Freak-show traditional contract legalese gets old quickly, but it’s not a bad idea to remind oneself occasionally of what the worst of the worst looks like. Gabriel referred to this recital of consideration as “the human centipede of legal prose.” (If you don’t get that allusion, consider yourself fortunate!)
For my most recent discussion of the traditional recital of consideration, see this 2013 blog post. Because some think that the traditional recital of consideration has a role to play, in the fourth edition of MSCD I’ll attempt to put a stake through its heart.
(Go here for my post prompted by use of well and truly in this recital of consideration.)

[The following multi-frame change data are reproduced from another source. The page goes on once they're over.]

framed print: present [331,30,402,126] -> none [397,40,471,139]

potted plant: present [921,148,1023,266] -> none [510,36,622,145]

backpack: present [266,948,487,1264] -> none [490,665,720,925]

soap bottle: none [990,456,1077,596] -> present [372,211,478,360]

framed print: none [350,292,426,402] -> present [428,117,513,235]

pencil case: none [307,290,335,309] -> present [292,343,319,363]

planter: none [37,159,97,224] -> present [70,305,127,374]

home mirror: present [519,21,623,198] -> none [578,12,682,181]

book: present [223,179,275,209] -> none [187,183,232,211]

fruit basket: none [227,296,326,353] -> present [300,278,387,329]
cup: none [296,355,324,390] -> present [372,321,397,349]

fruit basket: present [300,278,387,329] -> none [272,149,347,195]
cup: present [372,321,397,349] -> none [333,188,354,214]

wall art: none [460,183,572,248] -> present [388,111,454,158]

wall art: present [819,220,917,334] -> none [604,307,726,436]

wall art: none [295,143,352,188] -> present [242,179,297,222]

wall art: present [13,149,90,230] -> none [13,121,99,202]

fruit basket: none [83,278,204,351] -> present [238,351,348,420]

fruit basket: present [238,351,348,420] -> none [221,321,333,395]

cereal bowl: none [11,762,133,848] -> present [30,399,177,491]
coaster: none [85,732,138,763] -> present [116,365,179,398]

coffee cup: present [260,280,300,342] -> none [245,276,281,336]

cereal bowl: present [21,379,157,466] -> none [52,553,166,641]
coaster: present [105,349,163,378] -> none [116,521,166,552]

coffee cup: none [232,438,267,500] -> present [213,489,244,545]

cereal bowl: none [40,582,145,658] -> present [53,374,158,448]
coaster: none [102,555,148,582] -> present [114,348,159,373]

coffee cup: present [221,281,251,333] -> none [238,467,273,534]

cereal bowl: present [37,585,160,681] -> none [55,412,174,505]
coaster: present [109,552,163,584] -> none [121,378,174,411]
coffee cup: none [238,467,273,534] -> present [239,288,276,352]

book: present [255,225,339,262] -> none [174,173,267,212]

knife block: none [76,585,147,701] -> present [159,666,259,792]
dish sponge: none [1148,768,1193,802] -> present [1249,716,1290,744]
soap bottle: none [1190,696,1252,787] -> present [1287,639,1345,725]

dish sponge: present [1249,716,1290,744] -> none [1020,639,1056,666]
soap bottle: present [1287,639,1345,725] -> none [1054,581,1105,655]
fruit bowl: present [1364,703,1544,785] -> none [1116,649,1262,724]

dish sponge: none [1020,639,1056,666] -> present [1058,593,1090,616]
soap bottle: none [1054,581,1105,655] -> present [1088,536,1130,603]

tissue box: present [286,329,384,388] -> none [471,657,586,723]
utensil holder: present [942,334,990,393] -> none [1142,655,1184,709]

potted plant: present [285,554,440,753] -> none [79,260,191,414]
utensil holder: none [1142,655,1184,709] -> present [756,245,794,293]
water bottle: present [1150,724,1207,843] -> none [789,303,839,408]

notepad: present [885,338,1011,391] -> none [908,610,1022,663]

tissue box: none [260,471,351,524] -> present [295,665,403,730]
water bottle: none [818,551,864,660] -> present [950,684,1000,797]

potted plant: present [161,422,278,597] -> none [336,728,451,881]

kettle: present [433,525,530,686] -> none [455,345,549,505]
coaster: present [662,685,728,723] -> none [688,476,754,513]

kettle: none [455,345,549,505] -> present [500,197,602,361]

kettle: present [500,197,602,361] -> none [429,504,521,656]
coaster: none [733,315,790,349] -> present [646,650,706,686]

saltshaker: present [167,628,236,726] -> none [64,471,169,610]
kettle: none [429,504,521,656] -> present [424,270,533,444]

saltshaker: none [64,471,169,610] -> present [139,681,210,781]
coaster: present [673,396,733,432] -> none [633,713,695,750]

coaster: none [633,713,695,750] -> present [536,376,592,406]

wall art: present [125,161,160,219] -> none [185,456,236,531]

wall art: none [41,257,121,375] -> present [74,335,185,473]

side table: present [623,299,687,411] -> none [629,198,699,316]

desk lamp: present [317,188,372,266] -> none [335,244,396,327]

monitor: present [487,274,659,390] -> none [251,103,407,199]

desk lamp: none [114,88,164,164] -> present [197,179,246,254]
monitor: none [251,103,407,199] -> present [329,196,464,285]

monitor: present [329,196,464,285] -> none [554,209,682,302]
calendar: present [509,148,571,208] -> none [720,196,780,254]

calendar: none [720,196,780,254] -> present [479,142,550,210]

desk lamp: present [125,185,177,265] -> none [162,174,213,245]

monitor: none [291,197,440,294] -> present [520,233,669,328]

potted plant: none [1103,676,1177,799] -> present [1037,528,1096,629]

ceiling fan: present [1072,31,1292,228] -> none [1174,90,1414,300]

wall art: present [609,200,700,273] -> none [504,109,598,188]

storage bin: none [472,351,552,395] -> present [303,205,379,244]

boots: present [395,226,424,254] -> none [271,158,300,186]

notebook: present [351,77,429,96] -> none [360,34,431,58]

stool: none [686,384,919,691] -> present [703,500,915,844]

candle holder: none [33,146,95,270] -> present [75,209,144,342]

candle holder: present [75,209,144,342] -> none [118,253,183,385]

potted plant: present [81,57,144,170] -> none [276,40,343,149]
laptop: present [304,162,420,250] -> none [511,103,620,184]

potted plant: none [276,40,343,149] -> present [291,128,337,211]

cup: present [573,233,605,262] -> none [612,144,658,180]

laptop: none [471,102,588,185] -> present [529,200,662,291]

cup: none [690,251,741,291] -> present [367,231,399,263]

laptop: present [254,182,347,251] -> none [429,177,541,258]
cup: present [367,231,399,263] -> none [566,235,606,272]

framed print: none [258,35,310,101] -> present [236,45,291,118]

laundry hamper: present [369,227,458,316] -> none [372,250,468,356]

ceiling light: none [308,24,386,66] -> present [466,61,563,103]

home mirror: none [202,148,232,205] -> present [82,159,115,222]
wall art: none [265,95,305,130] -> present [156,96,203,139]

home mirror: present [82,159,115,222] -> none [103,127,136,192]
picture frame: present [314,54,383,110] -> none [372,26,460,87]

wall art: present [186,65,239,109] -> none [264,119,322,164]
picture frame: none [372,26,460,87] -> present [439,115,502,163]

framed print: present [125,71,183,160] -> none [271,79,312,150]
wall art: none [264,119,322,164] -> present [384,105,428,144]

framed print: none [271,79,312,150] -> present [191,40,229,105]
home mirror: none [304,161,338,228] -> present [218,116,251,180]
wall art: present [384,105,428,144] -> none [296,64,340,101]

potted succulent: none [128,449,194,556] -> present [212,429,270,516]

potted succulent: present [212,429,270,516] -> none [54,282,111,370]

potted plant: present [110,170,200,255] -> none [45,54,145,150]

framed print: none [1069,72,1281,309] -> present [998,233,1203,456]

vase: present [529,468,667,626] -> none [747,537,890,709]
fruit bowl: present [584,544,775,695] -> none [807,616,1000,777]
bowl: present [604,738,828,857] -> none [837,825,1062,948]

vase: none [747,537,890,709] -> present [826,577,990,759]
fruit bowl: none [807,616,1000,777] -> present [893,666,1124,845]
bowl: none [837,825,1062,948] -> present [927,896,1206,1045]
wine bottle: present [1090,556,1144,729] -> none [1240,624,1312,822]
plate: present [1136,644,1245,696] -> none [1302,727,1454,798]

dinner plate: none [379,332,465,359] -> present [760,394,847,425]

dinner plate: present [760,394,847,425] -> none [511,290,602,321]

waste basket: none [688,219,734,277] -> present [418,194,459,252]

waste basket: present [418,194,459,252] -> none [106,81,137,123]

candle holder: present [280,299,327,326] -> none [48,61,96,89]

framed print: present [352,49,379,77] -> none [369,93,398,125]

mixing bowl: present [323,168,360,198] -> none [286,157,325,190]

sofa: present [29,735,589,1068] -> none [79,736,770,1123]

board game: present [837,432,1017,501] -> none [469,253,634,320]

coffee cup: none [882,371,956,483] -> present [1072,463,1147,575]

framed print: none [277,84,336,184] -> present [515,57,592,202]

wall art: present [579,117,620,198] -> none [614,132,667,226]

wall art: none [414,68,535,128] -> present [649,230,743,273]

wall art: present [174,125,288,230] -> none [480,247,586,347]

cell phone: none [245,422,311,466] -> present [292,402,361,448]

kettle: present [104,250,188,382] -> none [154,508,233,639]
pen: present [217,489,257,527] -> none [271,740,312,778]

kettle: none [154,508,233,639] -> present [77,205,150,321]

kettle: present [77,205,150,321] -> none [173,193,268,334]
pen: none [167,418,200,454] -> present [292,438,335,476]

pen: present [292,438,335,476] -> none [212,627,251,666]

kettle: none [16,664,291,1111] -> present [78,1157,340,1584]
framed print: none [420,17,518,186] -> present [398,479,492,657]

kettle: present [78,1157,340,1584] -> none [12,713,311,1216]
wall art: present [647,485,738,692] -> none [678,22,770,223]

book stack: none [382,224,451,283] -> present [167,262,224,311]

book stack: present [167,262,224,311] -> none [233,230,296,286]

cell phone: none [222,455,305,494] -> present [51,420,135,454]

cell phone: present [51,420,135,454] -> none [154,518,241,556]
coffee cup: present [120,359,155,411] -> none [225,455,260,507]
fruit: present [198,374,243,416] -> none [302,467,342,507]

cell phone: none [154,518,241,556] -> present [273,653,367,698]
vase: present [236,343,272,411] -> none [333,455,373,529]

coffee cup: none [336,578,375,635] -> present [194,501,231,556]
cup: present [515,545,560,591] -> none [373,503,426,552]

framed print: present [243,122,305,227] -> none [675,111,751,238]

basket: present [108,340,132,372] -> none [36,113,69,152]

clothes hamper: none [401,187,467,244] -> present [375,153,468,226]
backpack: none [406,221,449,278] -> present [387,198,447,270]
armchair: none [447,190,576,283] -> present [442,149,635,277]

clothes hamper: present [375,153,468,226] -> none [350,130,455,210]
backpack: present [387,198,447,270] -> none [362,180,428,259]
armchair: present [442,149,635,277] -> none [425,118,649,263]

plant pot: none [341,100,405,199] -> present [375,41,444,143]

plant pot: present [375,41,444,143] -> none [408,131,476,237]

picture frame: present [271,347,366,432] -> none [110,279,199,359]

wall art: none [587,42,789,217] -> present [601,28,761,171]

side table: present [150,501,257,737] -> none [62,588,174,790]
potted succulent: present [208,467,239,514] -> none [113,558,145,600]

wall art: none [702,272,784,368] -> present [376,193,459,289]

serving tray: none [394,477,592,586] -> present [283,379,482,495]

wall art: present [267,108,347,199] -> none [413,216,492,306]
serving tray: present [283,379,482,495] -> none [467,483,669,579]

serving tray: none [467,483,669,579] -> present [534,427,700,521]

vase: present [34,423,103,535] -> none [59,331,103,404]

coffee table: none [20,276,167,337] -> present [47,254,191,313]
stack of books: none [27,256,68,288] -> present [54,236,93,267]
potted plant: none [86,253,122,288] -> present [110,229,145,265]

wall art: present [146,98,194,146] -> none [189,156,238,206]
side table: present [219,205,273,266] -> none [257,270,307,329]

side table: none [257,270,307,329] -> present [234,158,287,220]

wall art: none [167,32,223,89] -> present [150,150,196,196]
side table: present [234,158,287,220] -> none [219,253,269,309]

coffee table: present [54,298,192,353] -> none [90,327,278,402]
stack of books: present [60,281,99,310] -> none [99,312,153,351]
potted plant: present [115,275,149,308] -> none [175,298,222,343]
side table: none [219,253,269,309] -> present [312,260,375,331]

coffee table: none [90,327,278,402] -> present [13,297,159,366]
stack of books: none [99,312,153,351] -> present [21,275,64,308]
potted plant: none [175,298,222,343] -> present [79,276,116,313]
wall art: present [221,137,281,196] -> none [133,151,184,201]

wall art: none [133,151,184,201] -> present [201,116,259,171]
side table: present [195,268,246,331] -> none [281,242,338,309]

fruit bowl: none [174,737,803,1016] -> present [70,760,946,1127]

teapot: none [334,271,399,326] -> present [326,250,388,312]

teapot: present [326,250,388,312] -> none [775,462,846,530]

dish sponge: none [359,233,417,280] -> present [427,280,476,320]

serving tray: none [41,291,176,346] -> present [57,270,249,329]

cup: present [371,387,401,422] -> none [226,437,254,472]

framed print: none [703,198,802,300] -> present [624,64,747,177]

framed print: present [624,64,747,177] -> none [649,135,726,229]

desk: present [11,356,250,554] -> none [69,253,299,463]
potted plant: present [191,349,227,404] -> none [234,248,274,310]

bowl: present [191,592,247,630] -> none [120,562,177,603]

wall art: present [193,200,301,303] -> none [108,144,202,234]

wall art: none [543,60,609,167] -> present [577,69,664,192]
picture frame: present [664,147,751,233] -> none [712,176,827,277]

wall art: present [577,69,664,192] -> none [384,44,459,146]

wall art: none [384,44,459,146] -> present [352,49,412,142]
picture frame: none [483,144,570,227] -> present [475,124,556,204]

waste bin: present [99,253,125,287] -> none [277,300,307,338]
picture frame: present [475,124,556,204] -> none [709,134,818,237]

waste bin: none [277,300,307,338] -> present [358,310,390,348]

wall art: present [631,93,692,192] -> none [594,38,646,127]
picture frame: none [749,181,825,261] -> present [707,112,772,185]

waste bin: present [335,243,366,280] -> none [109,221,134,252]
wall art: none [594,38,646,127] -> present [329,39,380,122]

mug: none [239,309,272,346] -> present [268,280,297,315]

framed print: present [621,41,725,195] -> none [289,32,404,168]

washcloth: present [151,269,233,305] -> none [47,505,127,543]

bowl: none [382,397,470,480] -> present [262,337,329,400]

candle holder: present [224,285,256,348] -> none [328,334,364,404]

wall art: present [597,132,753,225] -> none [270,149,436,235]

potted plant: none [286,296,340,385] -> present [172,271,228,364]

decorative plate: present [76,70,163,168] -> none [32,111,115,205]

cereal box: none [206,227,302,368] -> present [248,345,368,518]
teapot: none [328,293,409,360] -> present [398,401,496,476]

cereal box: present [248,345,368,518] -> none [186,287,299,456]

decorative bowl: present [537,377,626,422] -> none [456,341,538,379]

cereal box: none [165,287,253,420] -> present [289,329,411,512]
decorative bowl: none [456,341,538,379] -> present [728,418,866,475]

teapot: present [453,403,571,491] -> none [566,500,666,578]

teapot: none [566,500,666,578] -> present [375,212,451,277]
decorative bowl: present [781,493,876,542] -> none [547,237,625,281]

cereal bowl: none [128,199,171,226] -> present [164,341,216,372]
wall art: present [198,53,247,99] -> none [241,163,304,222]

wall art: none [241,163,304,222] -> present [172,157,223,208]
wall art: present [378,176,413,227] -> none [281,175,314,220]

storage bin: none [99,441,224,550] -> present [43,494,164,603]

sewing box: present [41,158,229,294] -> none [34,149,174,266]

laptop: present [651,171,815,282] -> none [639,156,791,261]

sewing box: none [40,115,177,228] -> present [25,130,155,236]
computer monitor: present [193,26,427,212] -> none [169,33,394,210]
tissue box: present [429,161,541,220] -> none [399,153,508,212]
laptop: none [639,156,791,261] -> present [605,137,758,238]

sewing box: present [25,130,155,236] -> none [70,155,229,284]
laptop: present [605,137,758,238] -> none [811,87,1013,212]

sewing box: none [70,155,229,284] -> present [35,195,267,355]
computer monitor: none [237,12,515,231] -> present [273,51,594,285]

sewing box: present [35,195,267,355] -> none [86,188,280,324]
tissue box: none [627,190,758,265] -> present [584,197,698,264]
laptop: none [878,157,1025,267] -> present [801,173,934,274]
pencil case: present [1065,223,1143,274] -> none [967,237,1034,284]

4 thoughts on “A Recital of Consideration from Heck”
I have purged recitations of consideration from my contracts, but the more interesting vice — new to me — is the incorporation of the apparently single recital (‘the above WHEREAS clause’) into the bloated lead-in.
Wow. All those words, and it still ignores the 51% or so of the population who are women.
That truly is not well drafted.
But I disagree as to recitals of consideration in general. In my litigation practice, I often run across judges who may have heard that mutual promises, without any exchange of money, goods, or immediate performance, are consideration, but have forgotten it, or don’t believe it, or consider it a red flag for overreaching, fraud, or mutual mistake. Maybe there’s nothing to be done about that, but I always specify when drafting a contract that the parties ‘agree as follows, in consideration of the covenants and commitments set forth herein,’ or similar language. That way I at least have a strong issue for appeal that the trial judge ignored the plain language of the contract.
You have a terrific blog here, thanks.
Hey, like the moniker!
If I wanted to signal to a dimwit judge that a transaction is supported by consideration, I wouldn’t use anything like a traditional recital of consideration. And in my world, I’m afraid that words like “covenants” and “commitments” are verboten.
More generally, I don’t have the heart to draft contracts as if the concept of consideration were a great mystery.